3. Stock your bookshelves. Speaking of being on your own, as a freelance copyeditor, you will almost always be responsible for acquiring any publicly available reference manuals that are required to perform the work. Whether it be The Associated Press Stylebook, The Chicago Manual of Style, The AMA Manual of Style, or any other combination of canonical guides that publishers prescribe, it’s prudent to have some of the more commonly used manuals at your fingertips, and it’s doubly wise to familiarize yourself with them in your spare time. If you’re short on space, or if you just want to save a tree, many manuals offer an online subscription in lieu of a hardcopy.
4. Pound the pavement. Many copyediting opportunities are freelance ones, and a good percentage of them aren’t advertised. Publishers and publishing vendors often rely on established rosters of copyeditors that have been cultivated via referrals, erstwhile employees, and other internal connections, so you may have to knock on a few doors to let people know you’re out there. Membership organizations such as the Editorial Freelancers Association can help you get a leg up by posting your resume online for potential clients to discover, but if you’re just getting started, you might need to cast a wide net by cold-calling several publishing houses.

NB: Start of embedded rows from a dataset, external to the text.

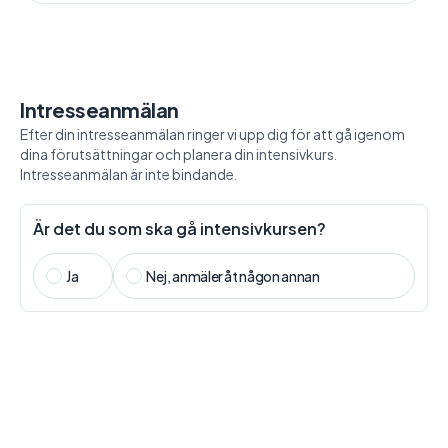
Intresseanmälan
Efter din intresseanmälan ringer vi upp dig för att gå igenom
dina förutsättningar och planera din intensivkurs.
Intresseanmälan är inte bindande.
Är det du som ska gå intensivkursen?
Ja
Nej, anmäler åt någon annan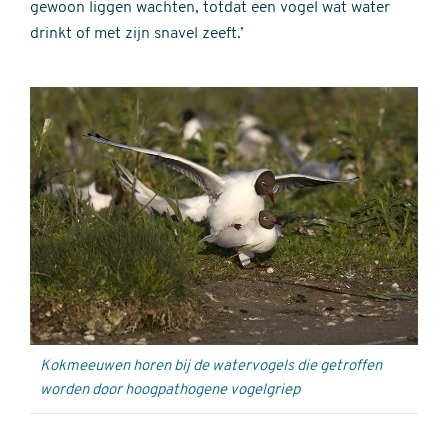
gewoon liggen wachten, totdat een vogel wat water
drinkt of met zijn snavel zeeft.’
Kokmeeuwen horen bij de watervogels die getroffen
worden door hoogpathogene vogelgriep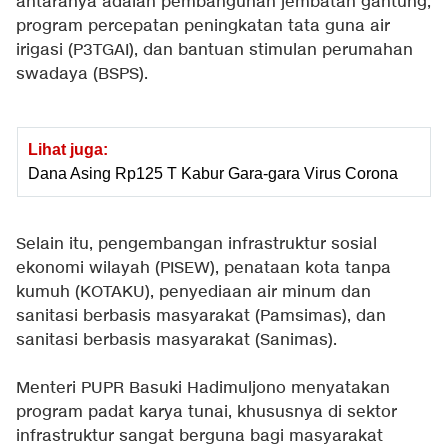
antaranya adalah pembangunan jembatan gantung,
program percepatan peningkatan tata guna air
irigasi (P3TGAI), dan bantuan stimulan perumahan
swadaya (BSPS).
Lihat juga:
Dana Asing Rp125 T Kabur Gara-gara Virus Corona
Selain itu, pengembangan infrastruktur sosial
ekonomi wilayah (PISEW), penataan kota tanpa
kumuh (KOTAKU), penyediaan air minum dan
sanitasi berbasis masyarakat (Pamsimas), dan
sanitasi berbasis masyarakat (Sanimas).
Menteri PUPR Basuki Hadimuljono menyatakan
program padat karya tunai, khususnya di sektor
infrastruktur sangat berguna bagi masyarakat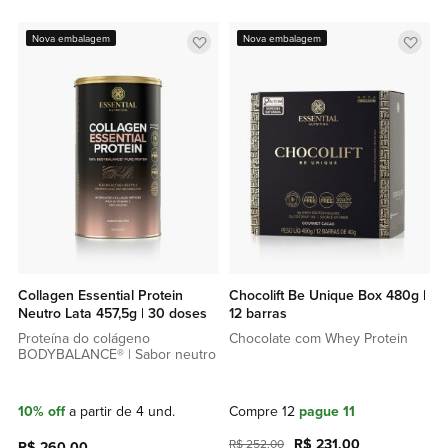
Adicionar
Adic
Nova embalagem
Nova embalagem
a
a
lista
lista
de
de
favoritos
favor
Collagen Essential Protein
Chocolift Be Unique Box 480g |
Neutro Lata 457,5g | 30 doses
12 barras
Proteína do colágeno
Chocolate com Whey Protein
BODYBALANCE® | Sabor neutro
10% off
a partir de 4 und.
Compre 12
pague 11
R$ 231,00
R$ 252,00
R$ 260,00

5. Know what you don’t know. As a STEM journal copyeditor, you’ll likely be editing content that’s extremely advanced and unfamiliar to you, so it’s critical to acknowledge your situation and avoid over-confidence. If you aren’t 100% certain something is correct or accurate, look it up and/or add a query, particularly if you find yourself making an edit that’s based on an assumption or a hunch. (In one early-career head-smacker, I changed a reference to the collection of folk tales known as The Arabian Nights to The Arabian Knights based solely on my childhood memory of a derivative TV cartoon that bore the latter spelling.) One of my favorite proverbs (its gender exclusivity notwithstanding) is from José Saramago’s novel The History of the Siege of Lisbon: “He who does not know should have the humility to ask.” Later in that same passage, Saramago effectively states that hubris “rather than ignorance is the cause of the greatest blunders.” These are tenets that any copyeditor should espouse, but they’re especially important for nonscientists who are editing scientific material.
Over the course of my nearly 25-year involvement with the STEM community, I have become fiercely committed to the task of helping authors and other editors communicate scientific research quickly, accurately, and effectively. What’s more, I’ve realized that this responsibility is only becoming more and more critical as time marches on. And although I’m not a scientist (and was perhaps never destined to be one), the role I have been allowed to play in this endeavor continues to be a deeply satisfying one for me—even if it did happen by accident.
Peter J Olson, ELS, is Senior Copyediting Coordinator, Sheridan Journal Services.